We have 2 other friends, my husband and I, and all 3 of us were diagnosed with lymphoma within a couple weeks of each other in 2012.
I think that our one friend Dave is a walking miracle, and our other friend Rick had lymphoma twice. He’s been in remission. They found the best doctors for them.
Don’t settle, because it’s your life we’re talking about. You do what you want and go to whom you want. If they don’t jive with you, go to someone else. That’s a big part of being comfortable and hopeful in your journey.
»MORE: How to be a self-advocate as a patient
What was it you needed the most support for?
My biggest need for support when I’m going through a health concern is nurturing and compassion. Someone else may be totally different. My husband was with me through chemo, and I had 3 of my best friends who’d sit with me as well.
That’s really important. It would give him a break if he was getting to the point where he needed to do some work or stressed out with my issues, because the spouses go through stuff, too.
For me, it was nurturing, compassion, conversation, the friendship, the hubby being there, knowing you can count on them to be with you.
»MORE: What kind of support cancer patients say helped the most
What helped you get through the hardest times?
I relied on my friends a lot to talk. If I wanted to have a good cry, I’d give them a call, and we’d talk for a long time and visit. My faith helped me get through the journey, and my husband was there for me along as well, even though I probably drove him crazy! Like I mentioned, he went to the store 6 times in less than 4 hours.
I even went to talk to a counselor on my own. It was someone we’d used before for something else, but I didn’t get that compassion from him. It may be more of a “woman” thing. I think women feel comfortable talking to women about stuff like this.
I did have anxiety. I typically had anxiety the first 3 or 4 days after chemo. I don’t know if it was from the chemo or if it was from the Ativan I was taking. Ativan is supposed to help you, but sometimes if you’re coming off of it, you get jittery.
I made sure for the last 3 months, I weaned myself down to a quarter of a pill if I needed something, and that might be twice a day for the first 3 or 4 days. I prayed a lot and got out. When I could walk in nature, usually after the third or fourth day I felt comfortable being to the park with the dogs.
I still do that to this day. Every morning I get up I do my breakfast routine, take care of the animals, and the first thing we do is get out the door, get in the car, go to the park and walk. It’s good for them, and it’s good for me. It helps me get my head straight for the day.
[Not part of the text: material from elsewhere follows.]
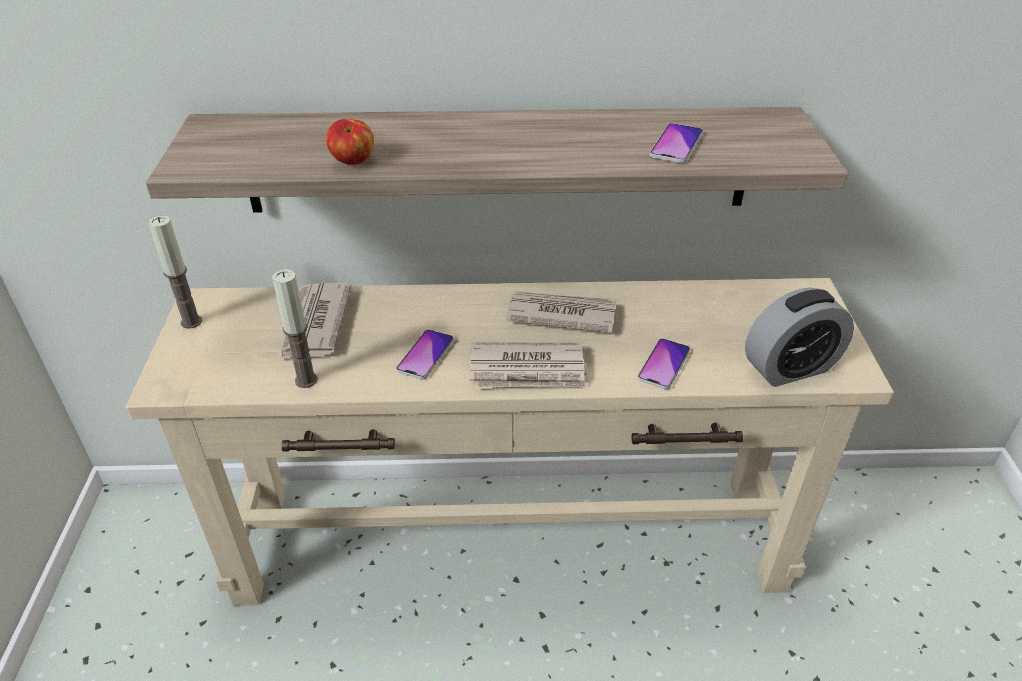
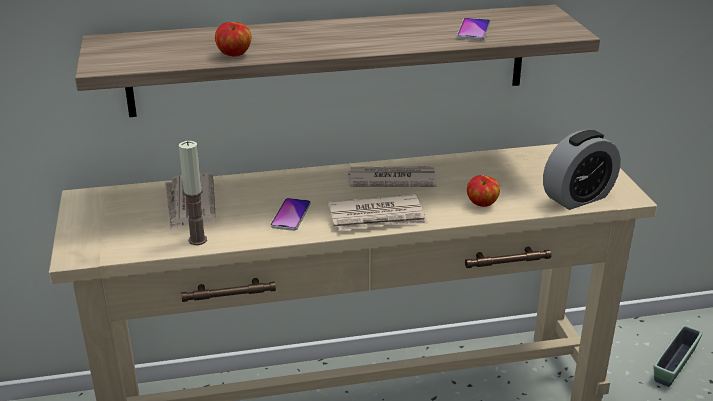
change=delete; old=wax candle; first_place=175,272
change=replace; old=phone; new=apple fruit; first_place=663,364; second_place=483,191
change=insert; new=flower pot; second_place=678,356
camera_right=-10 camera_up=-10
Guidance for patients and their caregivers
If you’re the person going through the cancer, for me, it was always just trying to stay focused and listening to what the doctors were telling me.
It’s going to get bad at some point. You are going to go through storms, but those storms are going to be over with, and then you wait till the next storm happens. You just go through it.
Don’t be afraid to take an Ativan if you have to. It does help relieve some stress. You don’t want stress in your life. I’ve been getting too stressed out lately with my other health concern.
It goes back to the team of doctors you have. If they make you feel confident, then you’re very hopeful. Praying helps.
If you’re the caregiver, realize that the patient may go crazy sometimes, as my husband has probably found out. I think it’s hard for them because they don’t know what you want. One minute you want something, the next minute you might want something else.
They’re trying to keep up with your requests, and it stresses them out as well. Just a note for the caregivers, be patient and compassionate and nurturing. It helps the patient be calm.